Il faut dire qu’à l’évidence, Sidy Souleymane a commis la faute – et c’est condamnable-, de tenter d’influencer la décision d’un juge avant le procès, sans tenir compte de l’éthique et de la réputation de ce dernier au cas où cette affaire venait à s’ébruiter. Même si – et c’est malheureux de le constater-, chez nous, certains juges, avocats et procureurs entretiennent parfois des relations incestueuses avant les procès.
On se posera les questions sur les motivations de monsieur Wright par rapport à sa décision d’enregistrer le procureur Ndiaye, mais il est difficile de comprendre qu’un magistrat utilise une preuve, non pas pour faire condamner un homme pris en flagrant délit de violation de la loi, mais pour le jeter en pâture à la presse.
L’enregistrement en question n’était-il pas suffisant pour déclencher en temps opportun la procédure de mobilisation du Conseil Supérieur de la Magistrature dans le but de sanctionner sévèrement un manquement grave au serment des magistrats ?
L’autre aspect est lié aux dégâts collatéraux que cet enregistrement provoque ; rien ne prouve que le procureur de la République, qui a pris à bras le corps un dossier « délicat », n’a pas cherché à bluffer (en utilisant le nom de l’ex président) pour amener un juge à rendre une décision qui irait dans le sens de ses réquisitions.
En matière pénale, la responsabilité est individuelle, et ce n’est pas nous qui allons l’apprendre à un juge.

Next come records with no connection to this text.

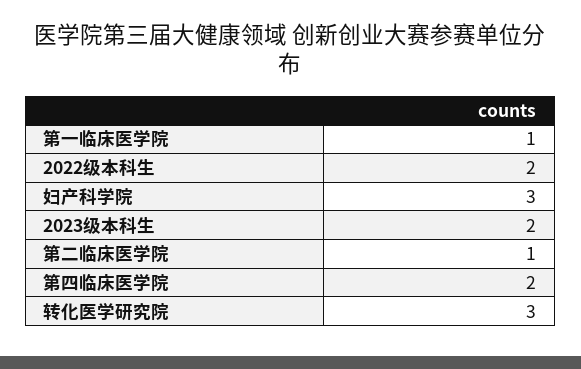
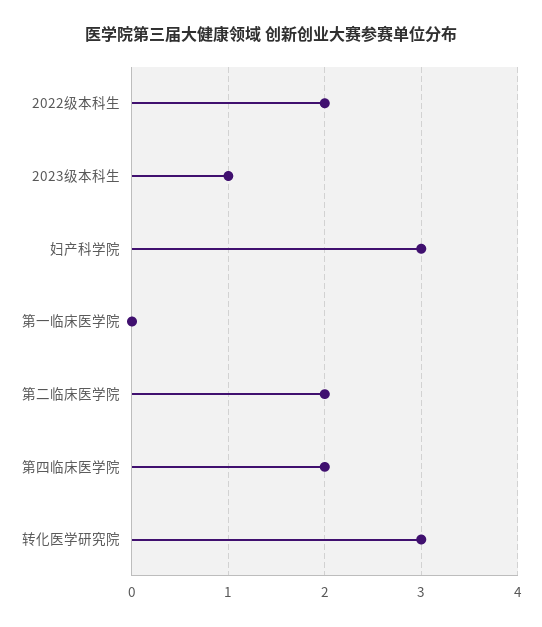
第一临床医学院: 1 -> 0
2023级本科生: 2 -> 1
第二临床医学院: 1 -> 2

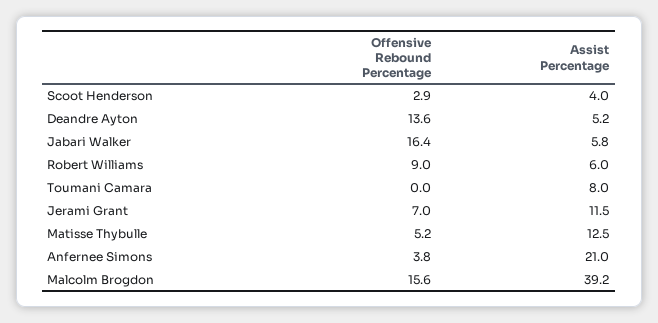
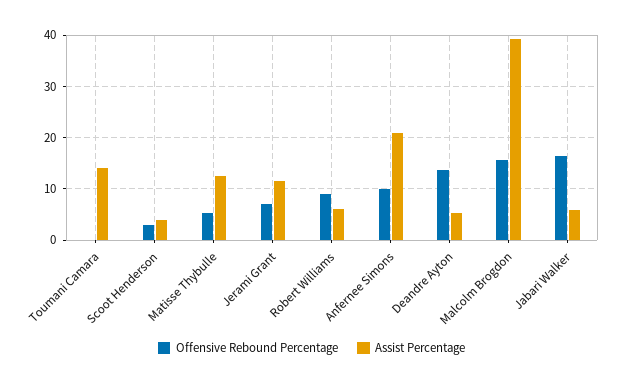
Assist Percentage, Toumani Camara: 8 -> 14
Offensive Rebound Percentage, Anfernee Simons: 3.8 -> 10

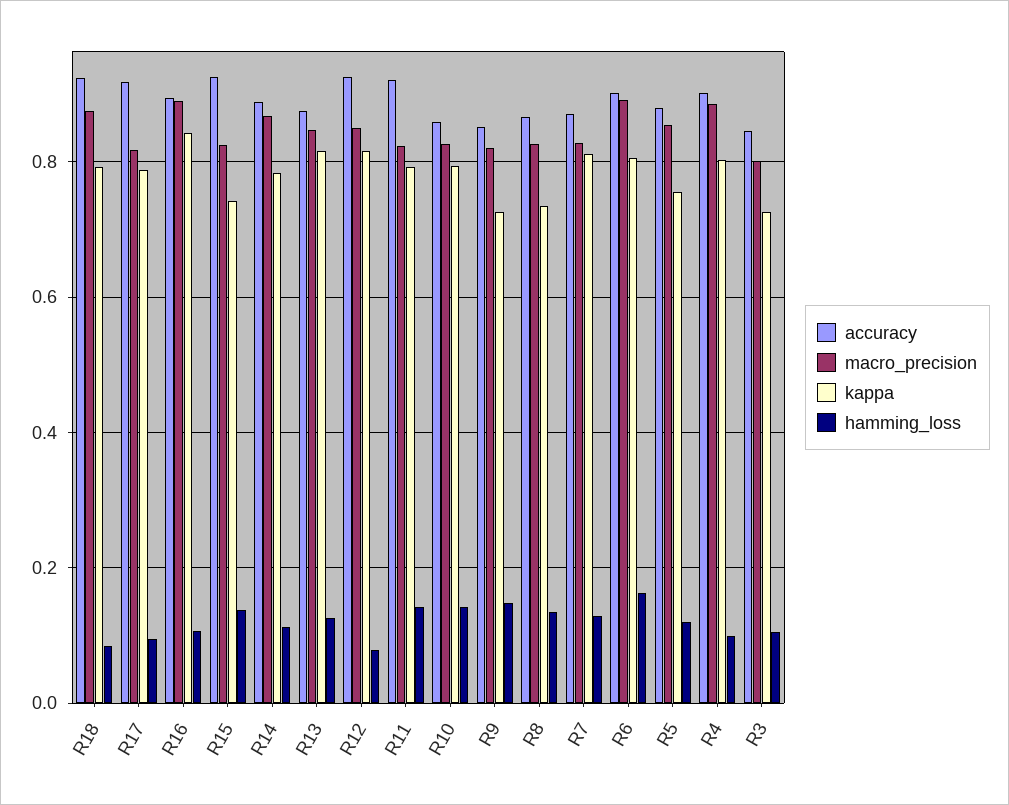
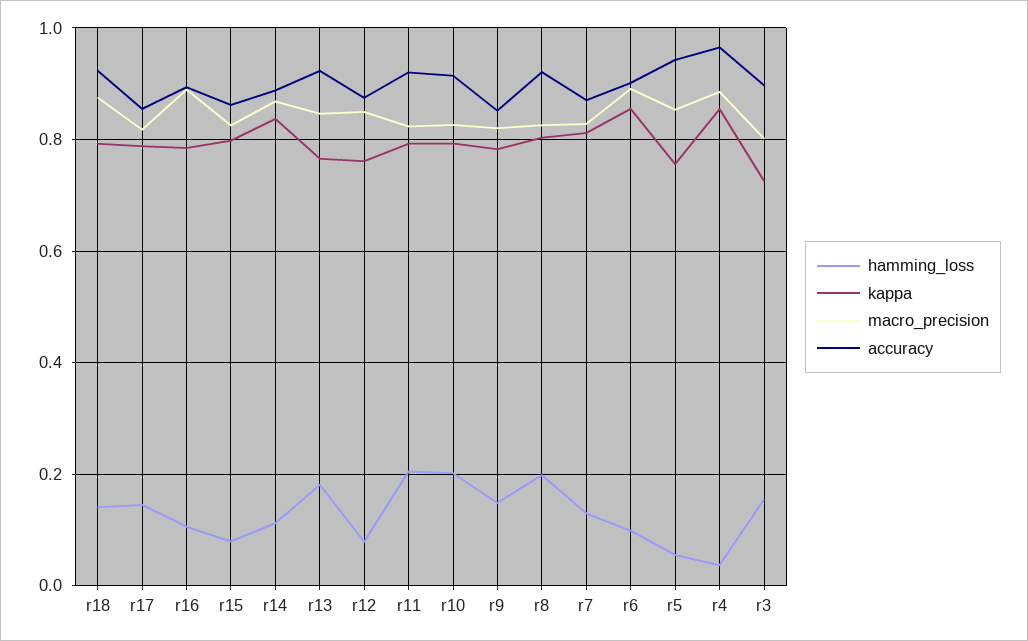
hamming_loss, R18: 0.08 -> 0.14
accuracy, R17: 0.92 -> 0.86
hamming_loss, R17: 0.1 -> 0.14
kappa, R16: 0.84 -> 0.78
accuracy, R15: 0.92 -> 0.86
kappa, R15: 0.74 -> 0.8
hamming_loss, R15: 0.14 -> 0.08
kappa, R14: 0.78 -> 0.84
accuracy, R13: 0.88 -> 0.92
kappa, R13: 0.82 -> 0.76
hamming_loss, R13: 0.12 -> 0.18
accuracy, R12: 0.92 -> 0.88
kappa, R12: 0.82 -> 0.76
hamming_loss, R11: 0.14 -> 0.2
accuracy, R10: 0.86 -> 0.92
hamming_loss, R10: 0.14 -> 0.2
kappa, R9: 0.72 -> 0.78
accuracy, R8: 0.86 -> 0.92
kappa, R8: 0.74 -> 0.8
hamming_loss, R8: 0.14 -> 0.2
kappa, R6: 0.8 -> 0.86
hamming_loss, R6: 0.16 -> 0.1
accuracy, R5: 0.88 -> 0.94
hamming_loss, R5: 0.12 -> 0.06
accuracy, R4: 0.9 -> 0.96
kappa, R4: 0.8 -> 0.86
hamming_loss, R4: 0.1 -> 0.04
accuracy, R3: 0.84 -> 0.9
hamming_loss, R3: 0.1 -> 0.16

Quoique aphone depuis le 5 septembre dernier pour des raisons évidentes, l’ex-président de la République n’est pas là pour apporter la contradiction, si tant est qu’il ait l’intention de le faire un jour.
Si toutes les démarches secrètes « illégales », même en tenant compte des questions morales et éthiques, étaient étalées sur la place publique, il y a bien longtemps que la République serait à genoux, dépouillée de toute substance.

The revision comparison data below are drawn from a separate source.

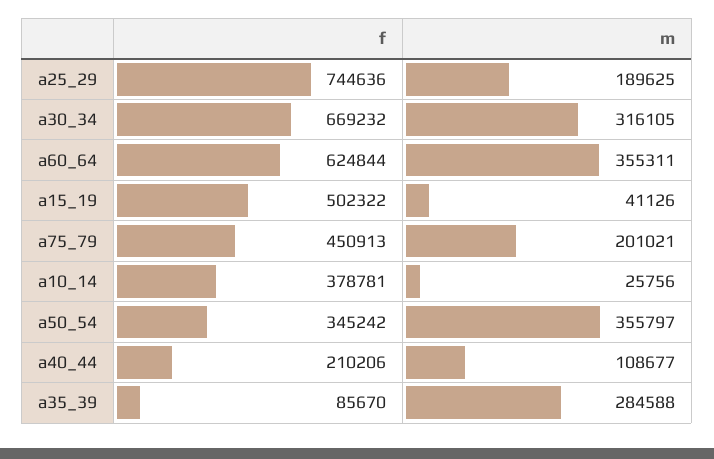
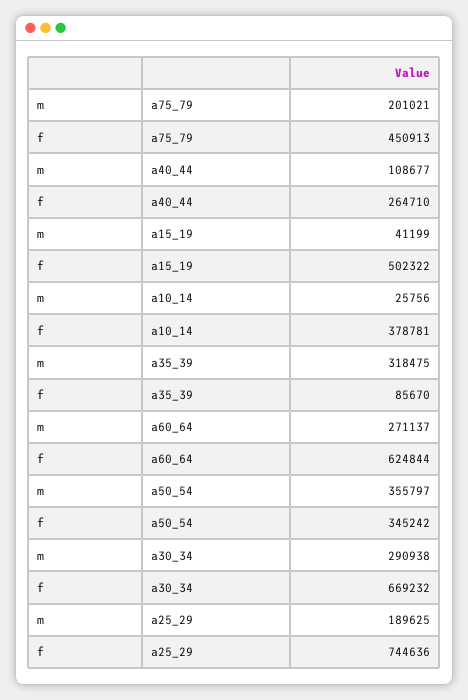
m, a30_34: 316105 -> 290938
m, a60_64: 355311 -> 271137
m, a15_19: 41126 -> 41199
f, a40_44: 210206 -> 264710
m, a35_39: 284588 -> 318475

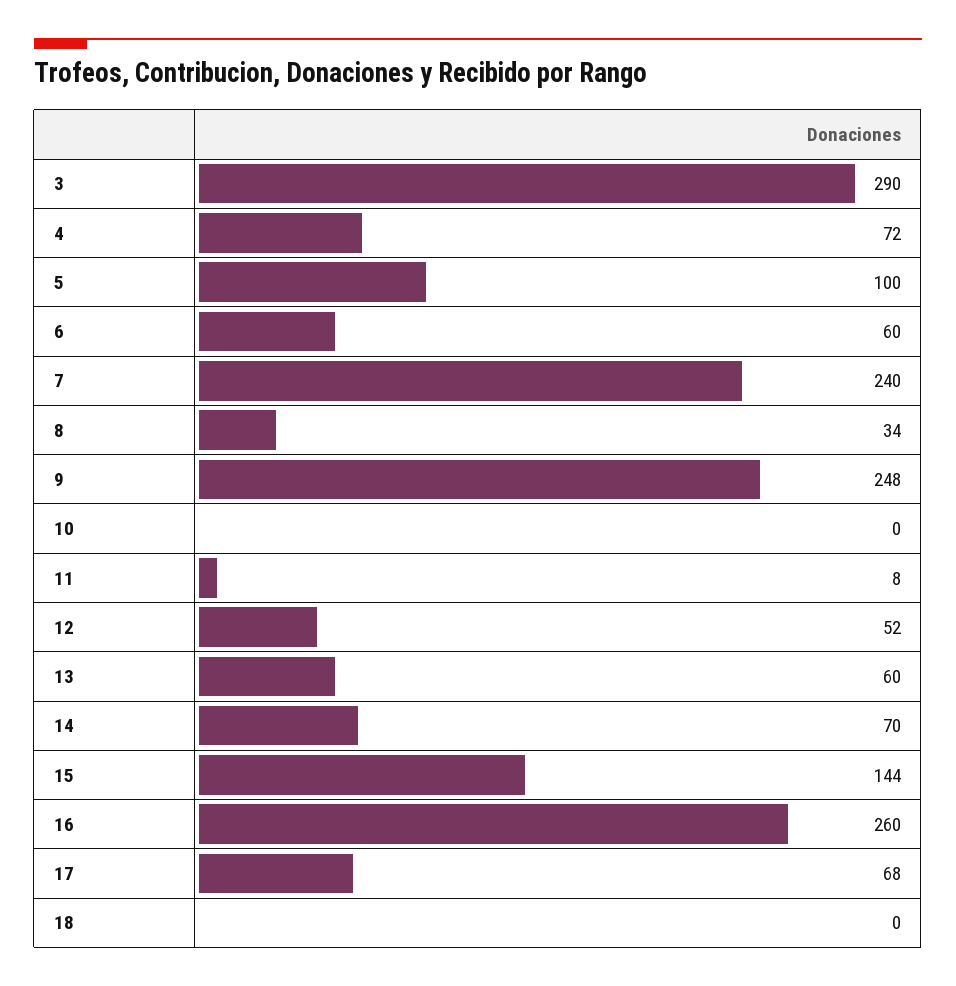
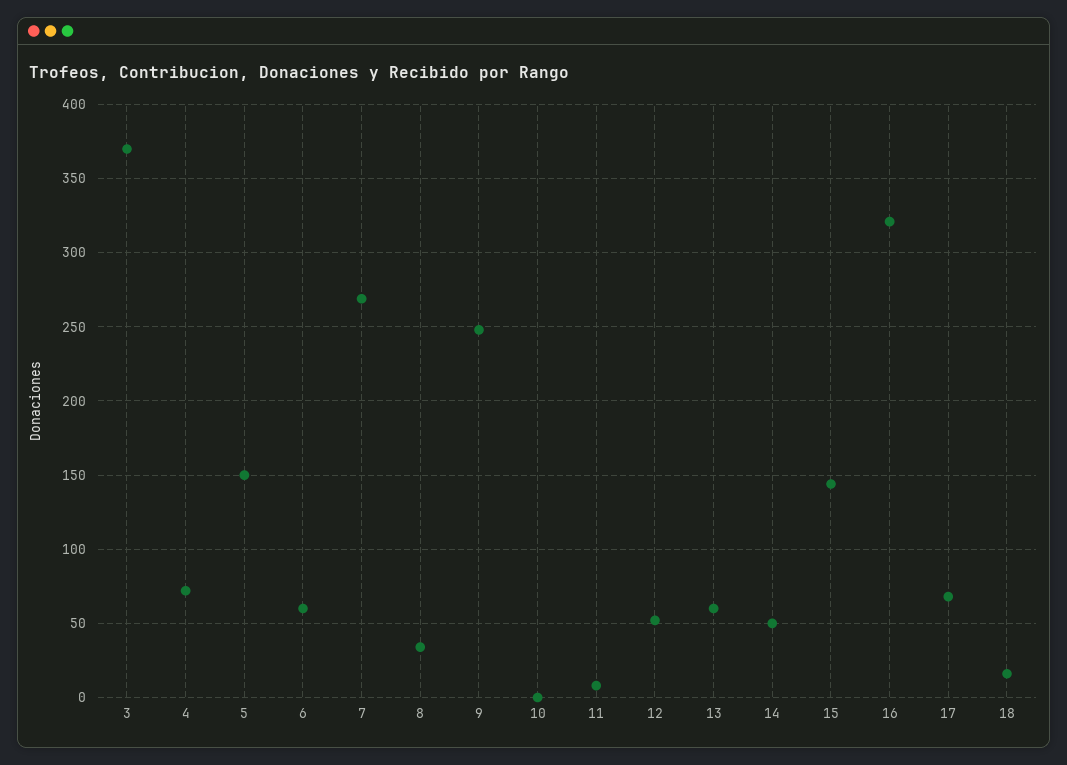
3: 290 -> 370
5: 100 -> 150
7: 240 -> 270
14: 70 -> 50
16: 260 -> 320
18: 0 -> 15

Beaucoup d’hommes d’état, de hauts fonctionnaires, de juges ou de simples citoyens ont, au moins un jour, « négocié » en position de faiblesse. Ce sont les aléas de la vie en société.

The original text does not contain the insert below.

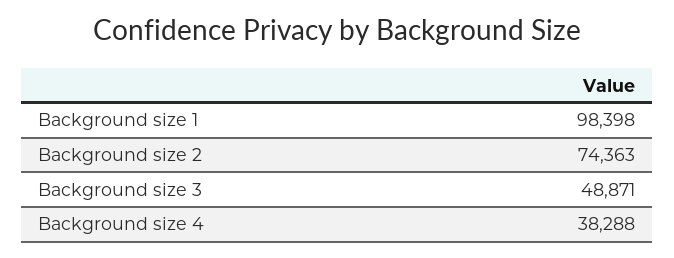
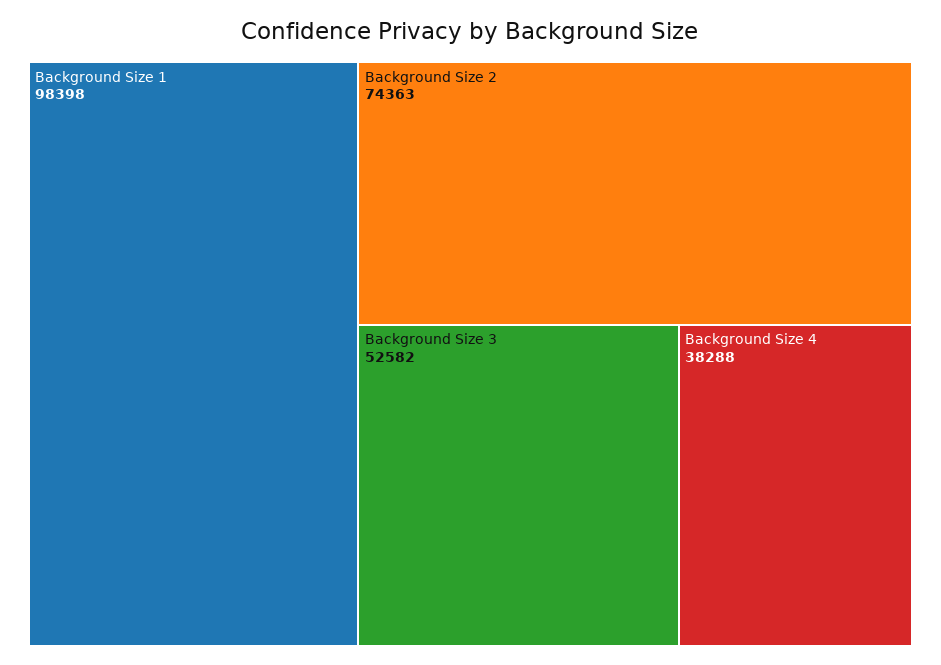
Background size 3: 48871 -> 52582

Mais il est de bon conseil, surtout pour un magistrat dont les décisions et les pensées doivent être dépouillées de toute émotion subjective, de retenir que son image dépend de sa capacité à gérer les situations les plus difficiles dans la plus grande discrétion.
L’une des preuves que la manœuvre du procureur a fait chou blanc, c’est que non seulement le juge Wright a décidé en son âme et conscience, en se fondant sur la loi (libération de Foniké Mangué), mais il a prouvé un attachement à son serment de ne jamais violer ladite loi, qui plus est pour des questions partisanes.
D’après le juge Wright, cet audio a été fait pour des raisons de sécurité, eu égard à la nature de la conversation qu’il a eue avec Sidy Souleymane Ndiaye.
Dès lors, après la chute d’Alpha Condé, à quoi pourrait servir la diffusion d’un tel enregistrement qui, au-delà de la simple personne du procureur, pourrait pousser le citoyen lambda à trouver des arguments pour douter encore plus de la crédibilité d’une justice en phase de construction ?
Pour la petite histoire, après son jugement sur l’affaire Foniké Mangué, le juge Wright a bénéficié d’une promotion, passant du statut de simple juge correctionnel à celui de président par intérim du tribunal de la préfecture à la porte de Conakry, Dubréka.
« Lorsque vous gérez la cité ou une parcelle de pouvoir, quand vous émettez publiquement un jugement de valeur ou que vous posez un acte qui permet à n’importe qui de vous juger à travers ce que vous faîtes et dites, vous vous affaiblissez inconsciemment. Vous devez rester secret et continuer à prendre vos décisions avec honnêteté, empathie mais fermeté », conseillait un grand journaliste de la place.